Data under study below:

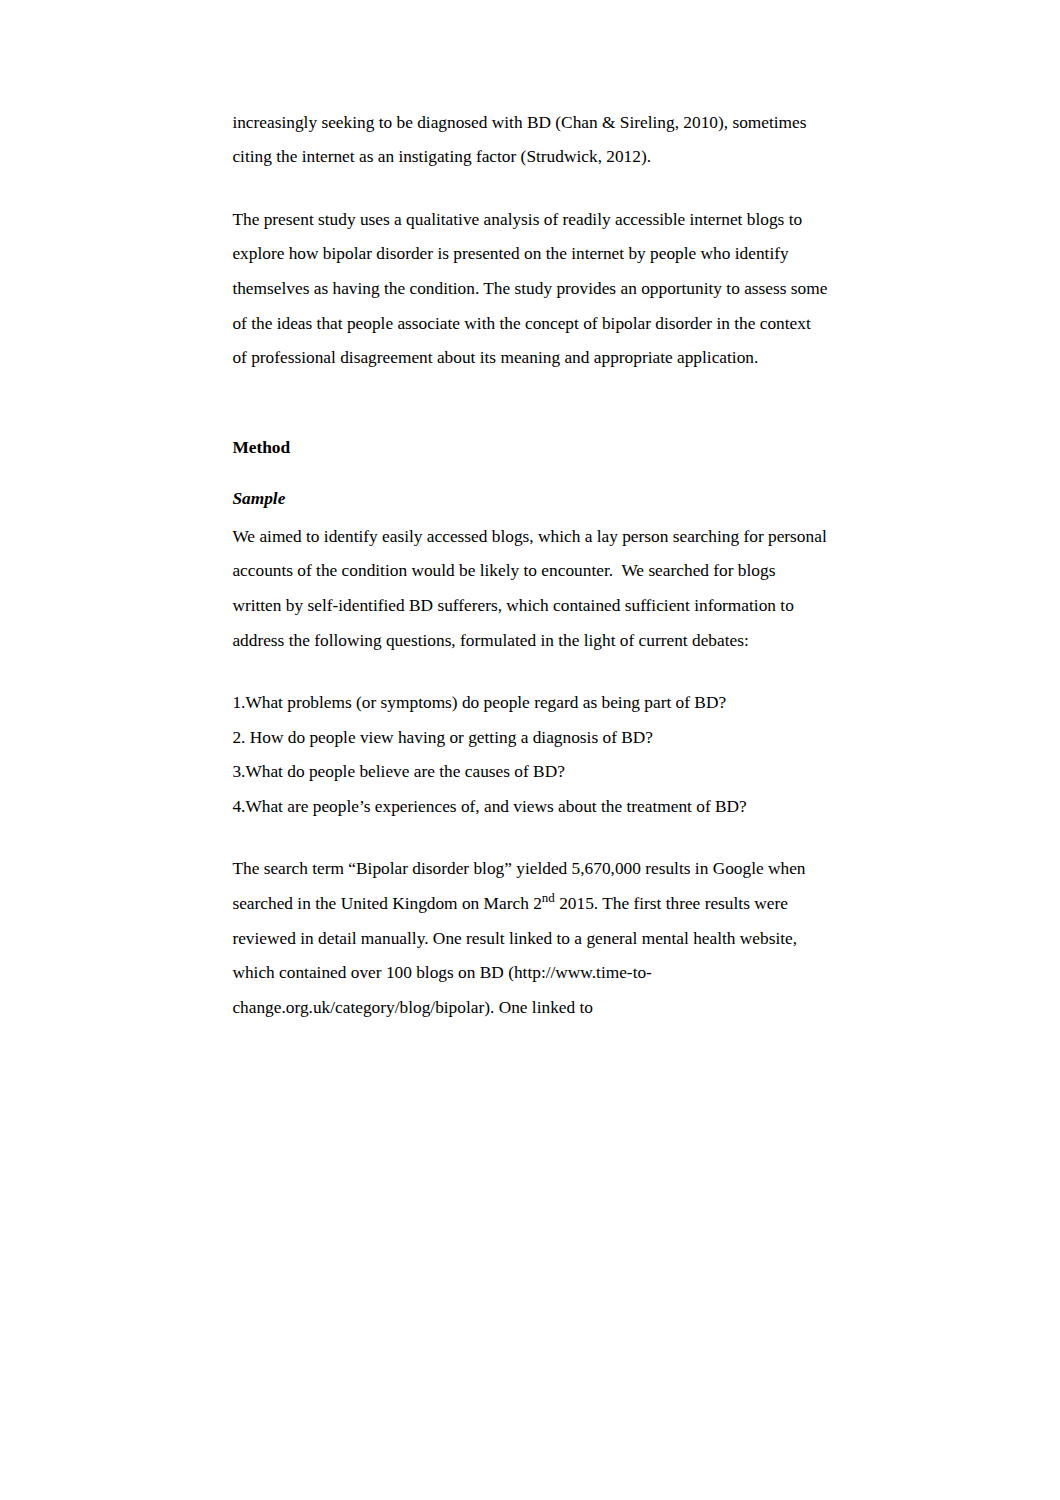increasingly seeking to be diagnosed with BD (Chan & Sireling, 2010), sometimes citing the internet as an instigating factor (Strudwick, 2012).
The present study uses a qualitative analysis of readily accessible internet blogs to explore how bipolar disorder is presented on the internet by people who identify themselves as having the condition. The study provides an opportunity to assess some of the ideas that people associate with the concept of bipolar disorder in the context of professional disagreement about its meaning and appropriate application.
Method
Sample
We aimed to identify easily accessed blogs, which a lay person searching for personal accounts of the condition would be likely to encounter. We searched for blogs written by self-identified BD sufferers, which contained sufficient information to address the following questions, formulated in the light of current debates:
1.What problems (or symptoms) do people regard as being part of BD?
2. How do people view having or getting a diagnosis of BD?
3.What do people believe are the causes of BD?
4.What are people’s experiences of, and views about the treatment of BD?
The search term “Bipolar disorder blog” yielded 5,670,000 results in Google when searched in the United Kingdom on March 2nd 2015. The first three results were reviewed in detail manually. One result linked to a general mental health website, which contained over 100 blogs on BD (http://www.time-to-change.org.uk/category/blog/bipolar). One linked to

End of Data under study.
Data under study below:

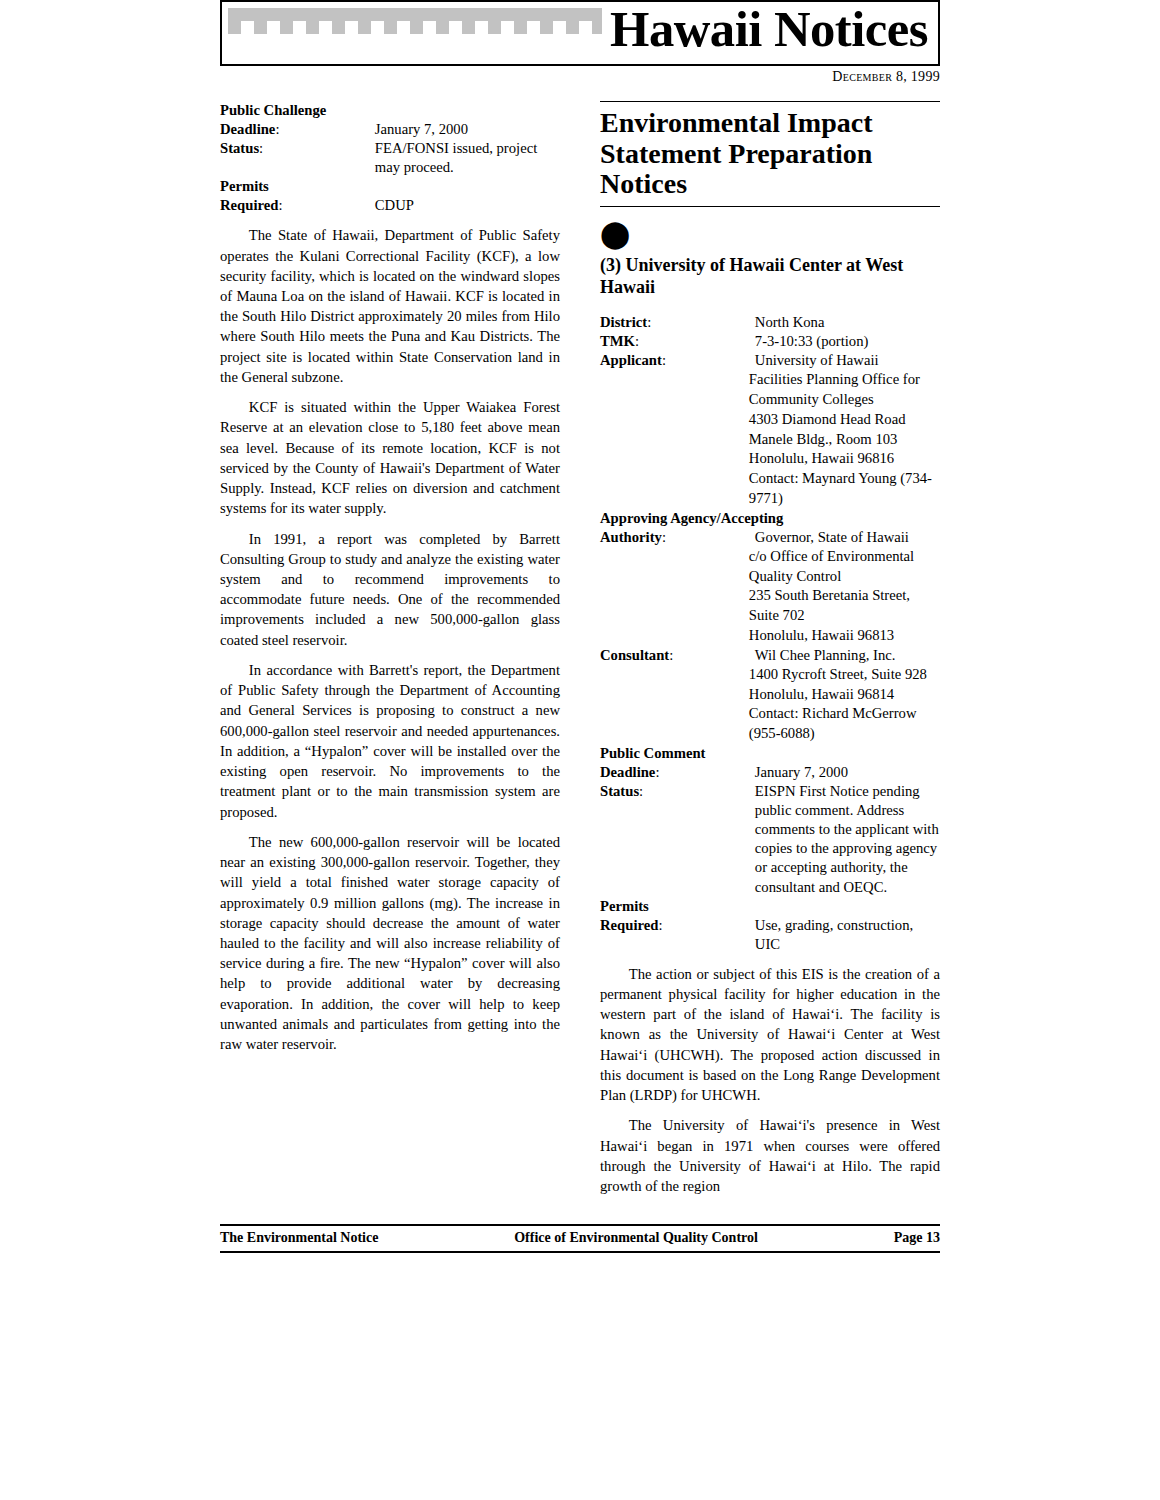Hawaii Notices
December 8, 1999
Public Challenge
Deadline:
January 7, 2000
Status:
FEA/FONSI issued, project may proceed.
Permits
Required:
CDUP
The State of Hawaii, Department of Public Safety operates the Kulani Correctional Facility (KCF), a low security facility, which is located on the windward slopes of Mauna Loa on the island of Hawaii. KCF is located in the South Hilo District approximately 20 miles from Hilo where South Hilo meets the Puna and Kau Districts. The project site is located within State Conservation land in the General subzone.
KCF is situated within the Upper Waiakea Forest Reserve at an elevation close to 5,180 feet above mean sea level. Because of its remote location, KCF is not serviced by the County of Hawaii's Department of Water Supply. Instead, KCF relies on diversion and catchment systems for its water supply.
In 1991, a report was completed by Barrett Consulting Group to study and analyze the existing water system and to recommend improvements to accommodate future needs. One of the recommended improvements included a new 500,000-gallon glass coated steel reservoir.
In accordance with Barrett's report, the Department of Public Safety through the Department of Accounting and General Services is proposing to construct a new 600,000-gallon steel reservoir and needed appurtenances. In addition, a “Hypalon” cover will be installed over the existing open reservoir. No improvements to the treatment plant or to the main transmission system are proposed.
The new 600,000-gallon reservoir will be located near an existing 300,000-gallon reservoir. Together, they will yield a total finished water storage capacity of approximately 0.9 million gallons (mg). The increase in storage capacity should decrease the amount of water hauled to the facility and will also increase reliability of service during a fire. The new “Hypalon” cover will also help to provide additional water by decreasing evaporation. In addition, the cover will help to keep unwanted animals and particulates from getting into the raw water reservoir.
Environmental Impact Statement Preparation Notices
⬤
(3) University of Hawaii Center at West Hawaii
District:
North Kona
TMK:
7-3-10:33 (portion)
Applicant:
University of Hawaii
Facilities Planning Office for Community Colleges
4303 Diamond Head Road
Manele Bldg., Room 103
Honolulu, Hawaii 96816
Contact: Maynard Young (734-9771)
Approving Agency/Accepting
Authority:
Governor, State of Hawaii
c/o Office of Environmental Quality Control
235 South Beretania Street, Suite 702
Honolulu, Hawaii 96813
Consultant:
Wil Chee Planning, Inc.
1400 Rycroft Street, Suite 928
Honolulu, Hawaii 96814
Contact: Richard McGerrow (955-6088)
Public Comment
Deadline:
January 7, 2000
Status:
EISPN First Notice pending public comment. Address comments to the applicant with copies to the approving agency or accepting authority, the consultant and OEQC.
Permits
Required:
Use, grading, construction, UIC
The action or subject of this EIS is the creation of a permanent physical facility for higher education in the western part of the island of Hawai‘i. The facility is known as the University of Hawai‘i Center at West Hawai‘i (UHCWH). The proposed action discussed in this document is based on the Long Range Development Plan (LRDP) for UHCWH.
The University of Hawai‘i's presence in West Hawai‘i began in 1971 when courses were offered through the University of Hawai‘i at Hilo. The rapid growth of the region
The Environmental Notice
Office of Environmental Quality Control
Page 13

End of Data under study.

## Task objective
Go through the data above and count the lines that hold "proposed". Respond with the number and no other words.

## Exercise output
2